Thursday, December 21, 2006


Partial Democracy

There seems to be an uncertainty principle that governs the extent to which a supposedly democratic regime is truly democratic. In one extreme, decisions are made by the entire body of citizens, voting either in mass meetings or on initiatives and referenda. Such a system is slow and cumbersome. In addition, decisions made in this way are often not wise or carefully thought out, but represent sudden impulses of the public in reaction to some rather spectacular news event or condition. California provides many examples of propositions passed by large majorities that were later found to be poorly written or to put in place bad policies.

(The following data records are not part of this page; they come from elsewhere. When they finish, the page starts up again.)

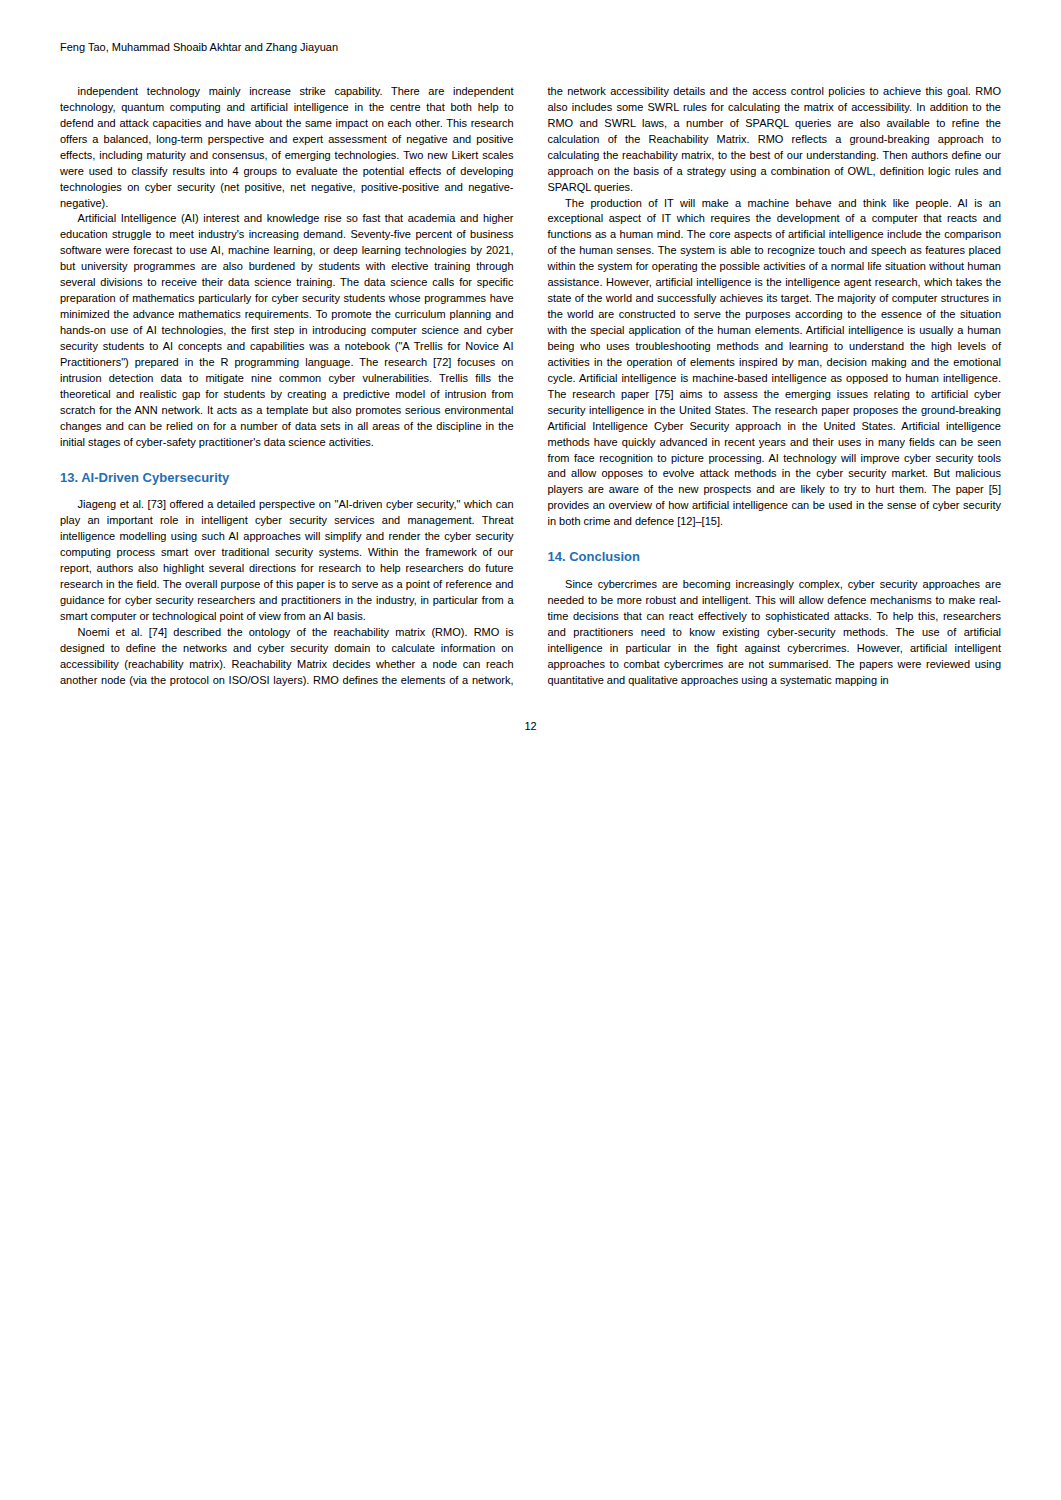Feng Tao, Muhammad Shoaib Akhtar and Zhang Jiayuan
independent technology mainly increase strike capability. There are independent technology, quantum computing and artificial intelligence in the centre that both help to defend and attack capacities and have about the same impact on each other. This research offers a balanced, long-term perspective and expert assessment of negative and positive effects, including maturity and consensus, of emerging technologies. Two new Likert scales were used to classify results into 4 groups to evaluate the potential effects of developing technologies on cyber security (net positive, net negative, positive-positive and negative-negative).
Artificial Intelligence (AI) interest and knowledge rise so fast that academia and higher education struggle to meet industry's increasing demand. Seventy-five percent of business software were forecast to use AI, machine learning, or deep learning technologies by 2021, but university programmes are also burdened by students with elective training through several divisions to receive their data science training. The data science calls for specific preparation of mathematics particularly for cyber security students whose programmes have minimized the advance mathematics requirements. To promote the curriculum planning and hands-on use of AI technologies, the first step in introducing computer science and cyber security students to AI concepts and capabilities was a notebook ("A Trellis for Novice AI Practitioners") prepared in the R programming language. The research [72] focuses on intrusion detection data to mitigate nine common cyber vulnerabilities. Trellis fills the theoretical and realistic gap for students by creating a predictive model of intrusion from scratch for the ANN network. It acts as a template but also promotes serious environmental changes and can be relied on for a number of data sets in all areas of the discipline in the initial stages of cyber-safety practitioner's data science activities.
13. AI-Driven Cybersecurity
Jiageng et al. [73] offered a detailed perspective on "AI-driven cyber security," which can play an important role in intelligent cyber security services and management. Threat intelligence modelling using such AI approaches will simplify and render the cyber security computing process smart over traditional security systems. Within the framework of our report, authors also highlight several directions for research to help researchers do future research in the field. The overall purpose of this paper is to serve as a point of reference and guidance for cyber security researchers and practitioners in the industry, in particular from a smart computer or technological point of view from an AI basis.
Noemi et al. [74] described the ontology of the reachability matrix (RMO). RMO is designed to define the networks and cyber security domain to calculate information on accessibility (reachability matrix). Reachability Matrix decides whether a node can reach another node (via the protocol on ISO/OSI layers). RMO defines the elements of a network, the network accessibility details and the access control policies to achieve this goal. RMO also includes some SWRL rules for calculating the matrix of accessibility. In addition to the RMO and SWRL laws, a number of SPARQL queries are also available to refine the calculation of the Reachability Matrix. RMO reflects a ground-breaking approach to calculating the reachability matrix, to the best of our understanding. Then authors define our approach on the basis of a strategy using a combination of OWL, definition logic rules and SPARQL queries.
The production of IT will make a machine behave and think like people. AI is an exceptional aspect of IT which requires the development of a computer that reacts and functions as a human mind. The core aspects of artificial intelligence include the comparison of the human senses. The system is able to recognize touch and speech as features placed within the system for operating the possible activities of a normal life situation without human assistance. However, artificial intelligence is the intelligence agent research, which takes the state of the world and successfully achieves its target. The majority of computer structures in the world are constructed to serve the purposes according to the essence of the situation with the special application of the human elements. Artificial intelligence is usually a human being who uses troubleshooting methods and learning to understand the high levels of activities in the operation of elements inspired by man, decision making and the emotional cycle. Artificial intelligence is machine-based intelligence as opposed to human intelligence. The research paper [75] aims to assess the emerging issues relating to artificial cyber security intelligence in the United States. The research paper proposes the ground-breaking Artificial Intelligence Cyber Security approach in the United States. Artificial intelligence methods have quickly advanced in recent years and their uses in many fields can be seen from face recognition to picture processing. AI technology will improve cyber security tools and allow opposes to evolve attack methods in the cyber security market. But malicious players are aware of the new prospects and are likely to try to hurt them. The paper [5] provides an overview of how artificial intelligence can be used in the sense of cyber security in both crime and defence [12]–[15].
14. Conclusion
Since cybercrimes are becoming increasingly complex, cyber security approaches are needed to be more robust and intelligent. This will allow defence mechanisms to make real-time decisions that can react effectively to sophisticated attacks. To help this, researchers and practitioners need to know existing cyber-security methods. The use of artificial intelligence in particular in the fight against cybercrimes. However, artificial intelligent approaches to combat cybercrimes are not summarised. The papers were reviewed using quantitative and qualitative approaches using a systematic mapping in
12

In another extreme, decisions are made by individuals and groups chosen indirectly. The American Presidency is a good example. The people elect "wise" electors who then use their wisdom to choose a President who serves for four years. At least, that's what the founding fathers thought they were creating. Even with Presidential Primary elections and nominating conventions, the process of electing a President is indirect. Once elected and inaugurated, the President is given the power to make decisions with very little accountability except that he (or she, in some countries) must obtain the authority of the elected legislature to spend any money to carry out his decisions.

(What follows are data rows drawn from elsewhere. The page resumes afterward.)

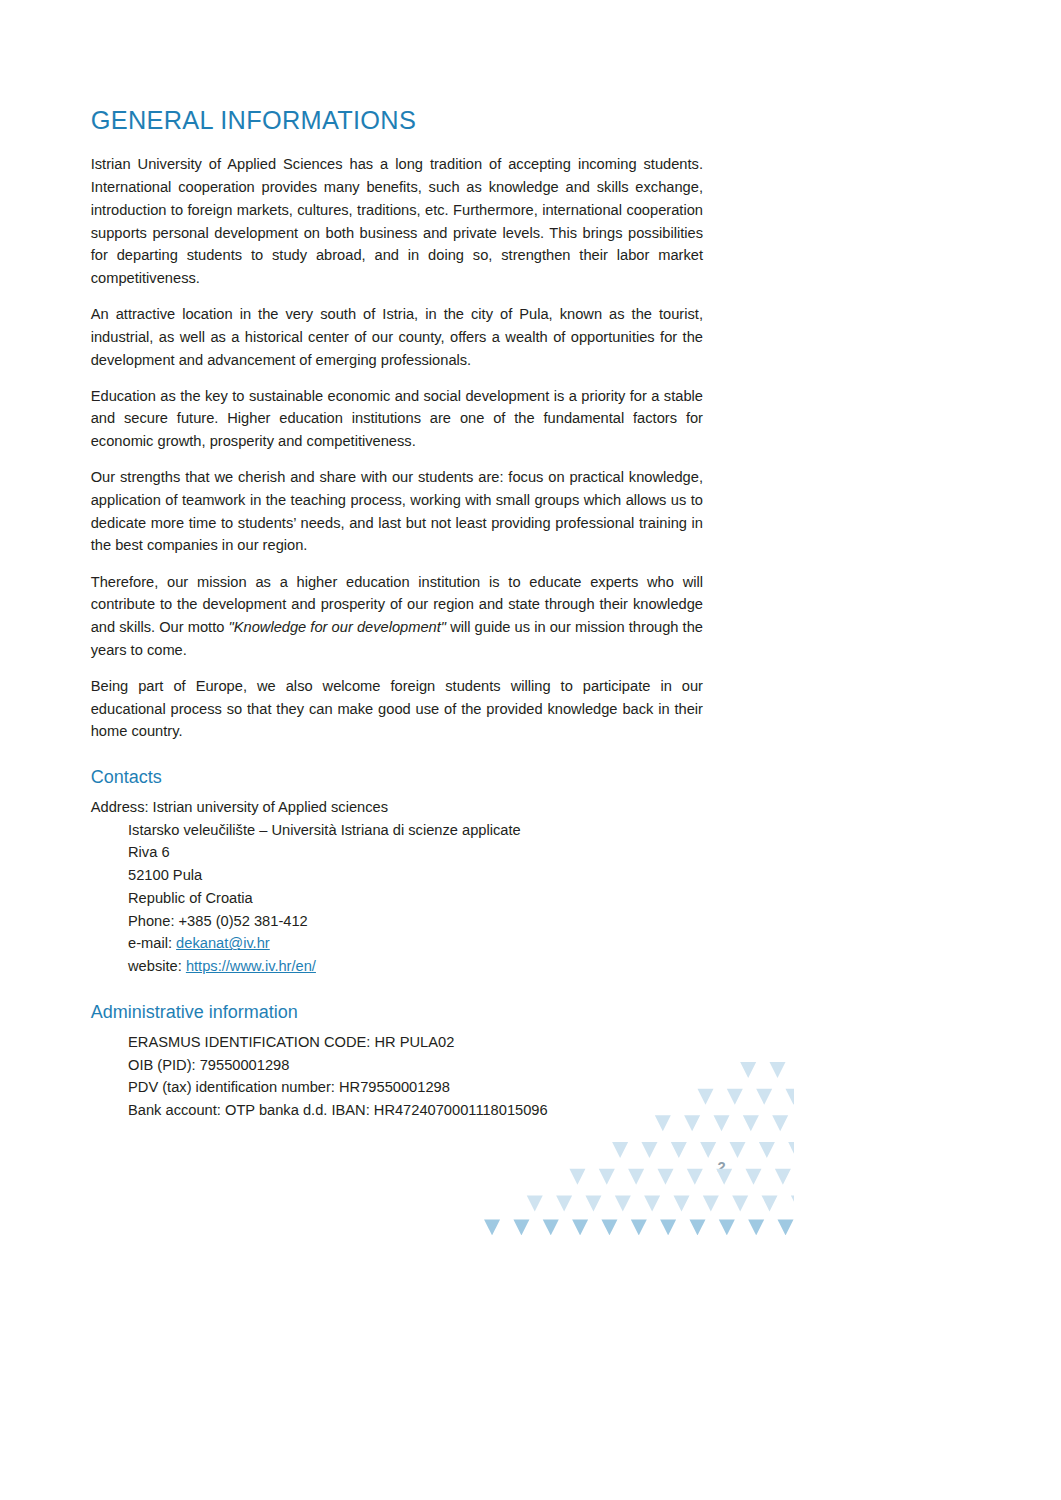GENERAL INFORMATIONS
Istrian University of Applied Sciences has a long tradition of accepting incoming students. International cooperation provides many benefits, such as knowledge and skills exchange, introduction to foreign markets, cultures, traditions, etc. Furthermore, international cooperation supports personal development on both business and private levels. This brings possibilities for departing students to study abroad, and in doing so, strengthen their labor market competitiveness.
An attractive location in the very south of Istria, in the city of Pula, known as the tourist, industrial, as well as a historical center of our county, offers a wealth of opportunities for the development and advancement of emerging professionals.
Education as the key to sustainable economic and social development is a priority for a stable and secure future. Higher education institutions are one of the fundamental factors for economic growth, prosperity and competitiveness.
Our strengths that we cherish and share with our students are: focus on practical knowledge, application of teamwork in the teaching process, working with small groups which allows us to dedicate more time to students’ needs, and last but not least providing professional training in the best companies in our region.
Therefore, our mission as a higher education institution is to educate experts who will contribute to the development and prosperity of our region and state through their knowledge and skills. Our motto "Knowledge for our development" will guide us in our mission through the years to come.
Being part of Europe, we also welcome foreign students willing to participate in our educational process so that they can make good use of the provided knowledge back in their home country.
Contacts
Address: Istrian university of Applied sciences
Istarsko veleučilište – Università Istriana di scienze applicate
Riva 6
52100 Pula
Republic of Croatia
Phone: +385 (0)52 381-412
e-mail: dekanat@iv.hr
website: https://www.iv.hr/en/
Administrative information
ERASMUS IDENTIFICATION CODE: HR PULA02
OIB (PID): 79550001298
PDV (tax) identification number: HR79550001298
Bank account: OTP banka d.d. IBAN: HR4724070001118015096
2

The problem with a Presidential system, such as the one we have here in the United States, or with a Parliamentary system, such as the one in place in many other countries, is the power that is granted to the leader (President or Prime Minister) to make decisions without regard to public support of those decisions. Of course, in a Parliamentary system, lack of public support often leads to lack of support in the Parliament, and an unpopular or incompetent Prime Minister can be easily removed from office. In the case of an unpopular or incompetent President, it may be necessary to put up with him until the end of his term of office. In some countries, however, for example, Ecuador, an unpopular or corrupt or incompetent President can be removed from office by public mass demonstrations against him.

In this respect, I believe that Ecuador is closer to the democratic ideal than the United States.

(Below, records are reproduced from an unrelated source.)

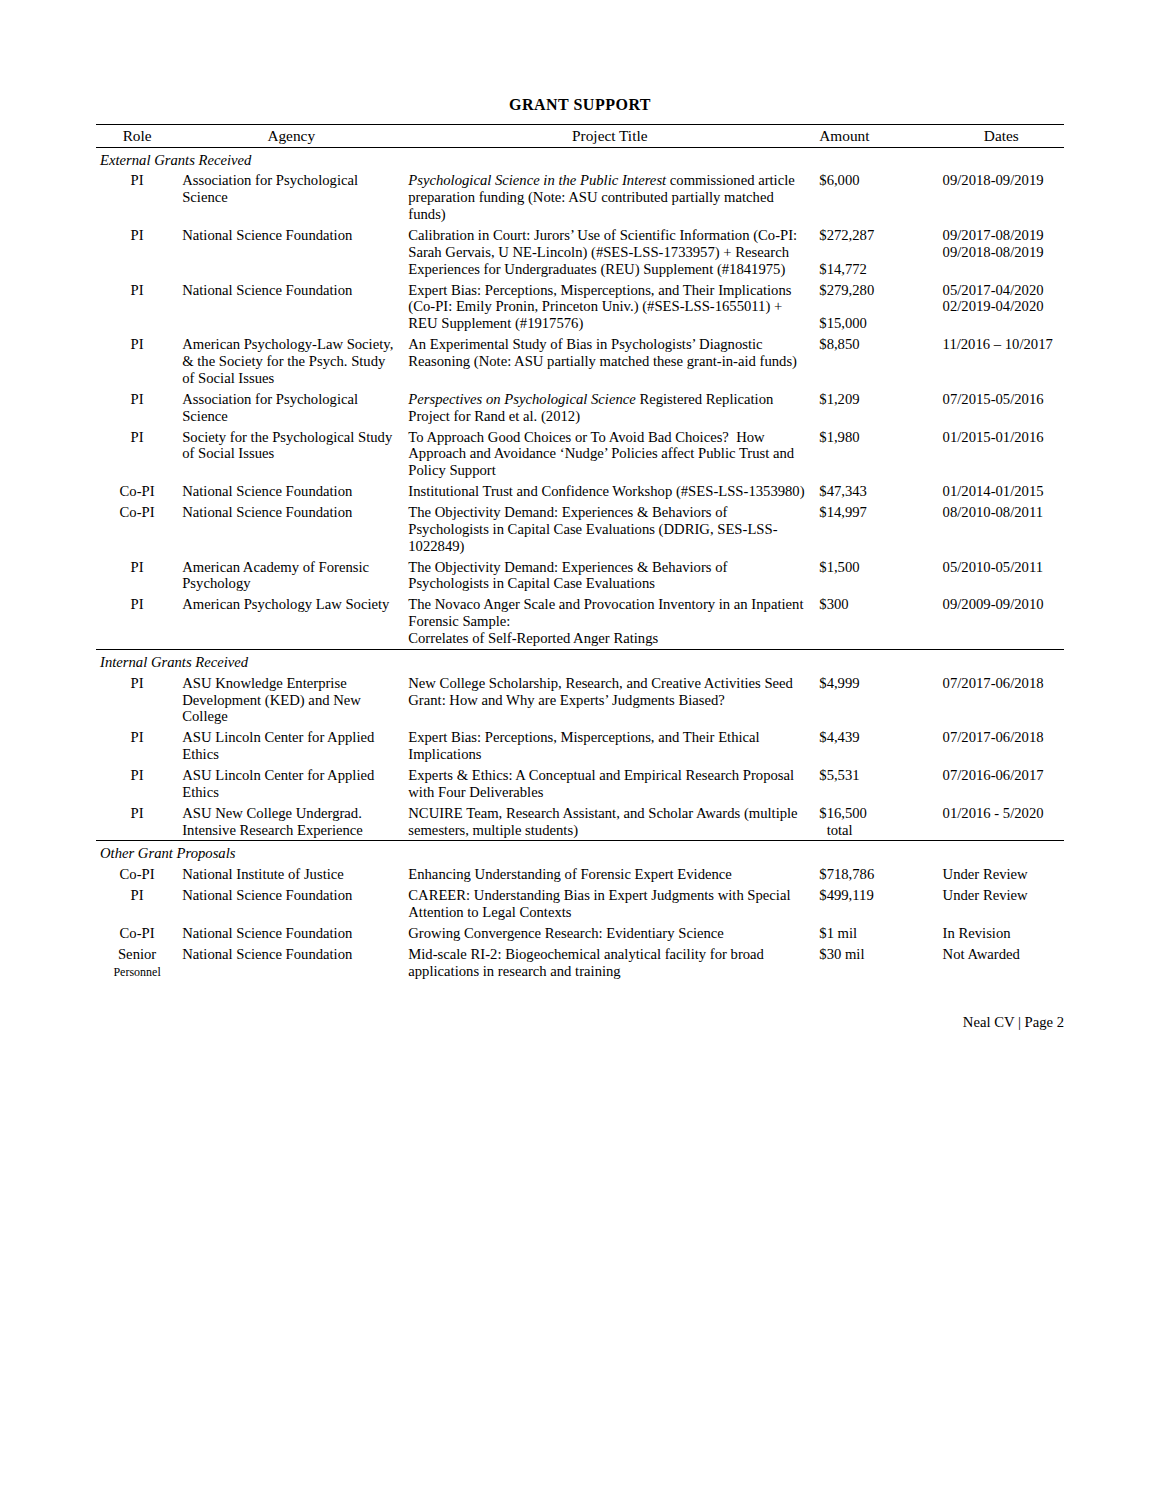GRANT SUPPORT
| Role | Agency | Project Title | Amount | Dates |
| --- | --- | --- | --- | --- |
| External Grants Received |
| PI | Association for Psychological Science | Psychological Science in the Public Interest commissioned article preparation funding (Note: ASU contributed partially matched funds) | $6,000 | 09/2018-09/2019 |
| PI | National Science Foundation | Calibration in Court: Jurors’ Use of Scientific Information (Co-PI: Sarah Gervais, U NE-Lincoln) (#SES-LSS-1733957) + Research Experiences for Undergraduates (REU) Supplement (#1841975) | $272,287 $14,772 | 09/2017-08/2019 09/2018-08/2019 |
| PI | National Science Foundation | Expert Bias: Perceptions, Misperceptions, and Their Implications (Co-PI: Emily Pronin, Princeton Univ.) (#SES-LSS-1655011) + REU Supplement (#1917576) | $279,280 $15,000 | 05/2017-04/2020 02/2019-04/2020 |
| PI | American Psychology-Law Society, & the Society for the Psych. Study of Social Issues | An Experimental Study of Bias in Psychologists’ Diagnostic Reasoning (Note: ASU partially matched these grant-in-aid funds) | $8,850 | 11/2016 – 10/2017 |
| PI | Association for Psychological Science | Perspectives on Psychological Science Registered Replication Project for Rand et al. (2012) | $1,209 | 07/2015-05/2016 |
| PI | Society for the Psychological Study of Social Issues | To Approach Good Choices or To Avoid Bad Choices? How Approach and Avoidance ‘Nudge’ Policies affect Public Trust and Policy Support | $1,980 | 01/2015-01/2016 |
| Co-PI | National Science Foundation | Institutional Trust and Confidence Workshop (#SES-LSS-1353980) | $47,343 | 01/2014-01/2015 |
| Co-PI | National Science Foundation | The Objectivity Demand: Experiences & Behaviors of Psychologists in Capital Case Evaluations (DDRIG, SES-LSS-1022849) | $14,997 | 08/2010-08/2011 |
| PI | American Academy of Forensic Psychology | The Objectivity Demand: Experiences & Behaviors of Psychologists in Capital Case Evaluations | $1,500 | 05/2010-05/2011 |
| PI | American Psychology Law Society | The Novaco Anger Scale and Provocation Inventory in an Inpatient Forensic Sample: Correlates of Self-Reported Anger Ratings | $300 | 09/2009-09/2010 |
| Internal Grants Received |
| PI | ASU Knowledge Enterprise Development (KED) and New College | New College Scholarship, Research, and Creative Activities Seed Grant: How and Why are Experts’ Judgments Biased? | $4,999 | 07/2017-06/2018 |
| PI | ASU Lincoln Center for Applied Ethics | Expert Bias: Perceptions, Misperceptions, and Their Ethical Implications | $4,439 | 07/2017-06/2018 |
| PI | ASU Lincoln Center for Applied Ethics | Experts & Ethics: A Conceptual and Empirical Research Proposal with Four Deliverables | $5,531 | 07/2016-06/2017 |
| PI | ASU New College Undergrad. Intensive Research Experience | NCUIRE Team, Research Assistant, and Scholar Awards (multiple semesters, multiple students) | $16,500 total | 01/2016 - 5/2020 |
| Other Grant Proposals |
| Co-PI | National Institute of Justice | Enhancing Understanding of Forensic Expert Evidence | $718,786 | Under Review |
| PI | National Science Foundation | CAREER: Understanding Bias in Expert Judgments with Special Attention to Legal Contexts | $499,119 | Under Review |
| Co-PI | National Science Foundation | Growing Convergence Research: Evidentiary Science | $1 mil | In Revision |
| Senior Personnel | National Science Foundation | Mid-scale RI-2: Biogeochemical analytical facility for broad applications in research and training | $30 mil | Not Awarded |
Neal CV | Page 2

The object of having a President with power is the expectation that the incumbent will use the powers of the office to promote and carry out policies and programs that benefit the nation. The President's decisions should be based on good and wise counsel given by advisors and elected officials. They should not be based on his whim or his ideological belief in the way things should be, as opposed to the way they are.

The American Presidency was modeled after the British government at the time of Henry VIII and Elizabeth I. The monarch could declare and wage war. The monarch could seize private property, as Henry did with much of the property of the Roman Catholic Church. Monarchs like Henry and Elizabeth knew that it was necessary to maintain public support. Unpopular monarchs had been removed by revolutions and by assassinations.

A fabulous example in history of a bull-headed monarch is provided by one of the Saxon kings: Ethelred the Unready. The word "unready" in Old English meant "unadvised," that is, "bull-headed" or "rash." Ethelred was eventually deposed.

We have today an example of an "unready" or "unadvised" monarch (i.e., President). Perhaps the word "ill-advised" fits better. He has led this nation into a horrible situation in Iraq from which there is no good way out. We're like Bre'r Rabbit in the story of the Tar Baby. However, there's no hungry but easily duped Bre'r Fox standing by to separate us from the sticky mess and throw us into the safety of the briar patch.

To get back to my original point, a President or King or Prime Minister who makes decisions without regard to their popularity or their long-range effect on the people is not acting to promote democracy. The American People want our country to escape from the quagmire of Iraq, but George the Unready plans only to become even more involved in that country.